È dai tempi del primo Sarri, quello dell’intermezzo felice tra l’exploit della sua prima stagione e gli ottavi di Champions con il Real, che il Napoli non trova pace con un allenatore. Dopo la sconfitta nella gara di andata a Madrid, qualcosa tra l’uomo “venuto dal basso” e il patron della Filmauro si ruppe definitivamente, dando inizio alla congiura che avrebbe trovato suggello entusiasta nel patto dello spogliatoio per lo scudetto sfiorato nella stagione successiva ed epilogo infelice con l’ammutinamento di cui avrebbe pagato lo scotto il malcapitato Ancelotti, guarda caso, nel secondo anno, come per Benitez, che felice a Napoli lo era stato solo in certe fasi della sua prima stagione. 

A conti fatti, i segmenti di serenità all’ombra del Vesuvio hanno la lunghezza del momento dell’approccio, del tentativo, di un’apparente fase di sviluppo che, irrimediabilmente, ogni volta rivelano il volto sadico della beffa e della delusione. Quella che tocca a chi ci crede, a chi confida che sia la volta buona di vedere un Napoli affidato alla continuità, alla serietà di un lungo percorso, a un’esperienza che non sia soltanto l’ebbrezza malinconica, a tratti disperata, di un istante in cui tentarle tutte per non arrivare quasi mai a niente. Un niente che alimenta i malcontenti di una tifoseria unica reale e legittima destinataria di queste aspettative e che stimola le provocazioni di quella critica del futbol che si manifesta fastidiosa e irritante prima di tutto in casa propria. La stampa difficilmente è amica, pure quando sembra voler esserla.

Le ultima settimane hanno detto di "giornate furibonde, senza atti d’amore", nello sfoggio mediatico delle schermaglie tra il Gattuso furioso e il De Laurentiis Agamennone silenzioso. Non si scomodino l’Orlando di Ariosto e l’Iliade. La questione non è la collera. Magari. La sensazione è che da una parte e dall’altra abbiano scelto il Napoli come campo di battaglia. Ovviamente, nell’abitudine di una parte dei calciatori, che non si sa quanto sia testimone o attrice degli accadimenti. Si sa che il senato a volte assiste altre volte condiziona o decide. Spesso, preferisce la seconda. 

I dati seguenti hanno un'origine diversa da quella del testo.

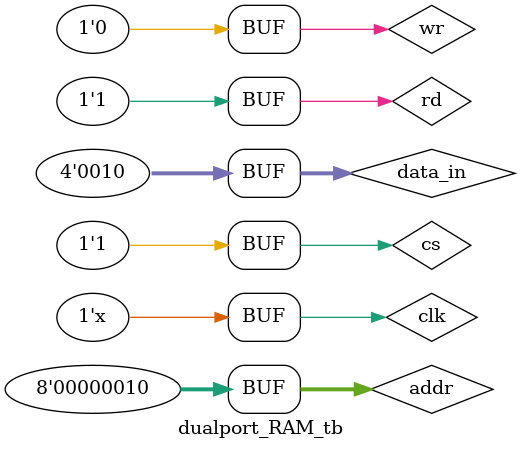
<source format=v>
module dualport_RAM_tb;
reg clk;
reg cs;
reg wr;
reg rd;
reg[7:0] addr;
reg[3:0] data_in;

wire[3:0] data_out;

Dualport_RAM uut(
.clk(clk),
.cs(cs),
.wr(wr),
.rd(rd),
.addr(addr),
.data_in(data_in),
.data_out(data_out)
);

initial 
begin
clk=0;
cs=0;
wr=0;
rd=0;
addr=0;
data_in=0;

#100;
cs=1;

wr=1;
rd=0;
data_in=4'b0001;
addr=8'd01;
#10;
data_in = 4'b0010;
addr =8'd02;
#10;


rd=1;
wr=0;
addr=8'd01;
#10;
addr=8'd02;

end
always clk=#5 ~clk;
endmodule


</source>
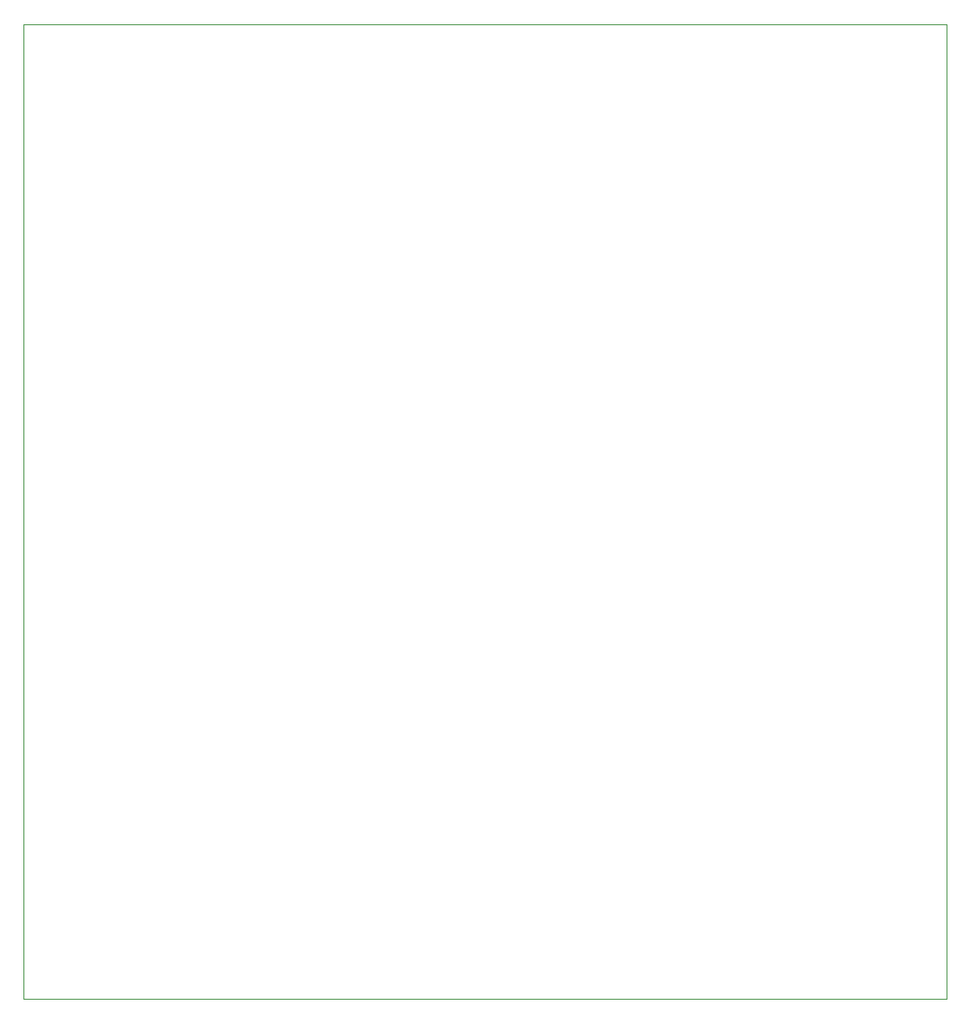
<source format=gbr>
%TF.GenerationSoftware,KiCad,Pcbnew,7.0.7*%
%TF.CreationDate,2023-10-12T19:01:10-04:00*%
%TF.ProjectId,PCB_final,5043425f-6669-46e6-916c-2e6b69636164,rev?*%
%TF.SameCoordinates,Original*%
%TF.FileFunction,Profile,NP*%
%FSLAX46Y46*%
G04 Gerber Fmt 4.6, Leading zero omitted, Abs format (unit mm)*
G04 Created by KiCad (PCBNEW 7.0.7) date 2023-10-12 19:01:10*
%MOMM*%
%LPD*%
G01*
G04 APERTURE LIST*
%TA.AperFunction,Profile*%
%ADD10C,0.100000*%
%TD*%
G04 APERTURE END LIST*
D10*
X93000000Y-60000000D02*
X183000000Y-60000000D01*
X183000000Y-155000000D01*
X93000000Y-155000000D01*
X93000000Y-60000000D01*
M02*

</source>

Gattuso lamenta di essere trattato male, di essere deluso (ne avrà le sue ragioni, in merito alla delusione del suo rapporto con la proprietà). Una cosa torna strana. Dopo aver chiesto pubblicamente ai suoi calciatori di non farsi condizionare da critiche e scritture personali di giornalisti, lui stesso manifesta malumori e fastidi rispetto a quelle critiche (sgarbate e di cattivo gusto, è vero), trascurando le sue parole, il suo pensiero del poco prima e un’altra cosa molto importante, ovvero le spine di quell’ambiente mediatik-pallonaro che lui dovrebbe conoscere bene e che a Napoli conoscono meglio di lui rispetto a certi trattamenti speciali, visto che una certa stampa nazionale anche quando il Napoli ha vinto l’ultima Coppa Italia aveva titolato e fatto tributo al successo di Gattuso, prima che a quello del Napoli.

Eppure, qualcosa di esasperato ed esasperante intorno al lavoro del tecnico calabrese ha mosso più critiche del dovuto. Qualche sconfitta di troppo c’è stata, ma il Napoli ha dovuto affrontare troppe partite senza la prima punta e con una posizione fondamentale caduta tutta addosso a Petagna, un calciatore tatticamente poco adeguato alle idee di Gattuso. L’assenza di qualità e di forza là davanti è un aspetto-condanna che non potrà essere trascurato quando saranno fatti i conti a fine stagione. Per adesso, pure le valutazioni sono paradossali. A leggere la classifica, con una partita da recuperare (uno scontro diretto), quella del Napoli potenzialmente non è affatto deprimente. Con i partenopei ancora in corsa in tutte le altre competizioni. 

Dall’altra parte, De Laurentiis persegue a fare De Laurentiis, usando il gioco delle parti quando gli è più conveniente e facendo silenzio laddove gli conviene meno. Suo diritto, diranno in molti. Il problema è che i silenzi e i discorsi sbagliati fanno da rotelle agli ingranaggi destinati a durare poco, per i "passaggi di tempo", restando tra le citazioni di De André, da cui troveranno sempre nuovi sollievi e nuove avventure i professionisti del calcio, ma mai i tifosi, la cui voce, già fisicamente assente per causa di forza maggiore, diventerà sempre più stanca e delusa. Si tenda l’orecchio verso quella, invece di perdersi dietro i sensazionalisti televisivi o gli opinionisti seriali.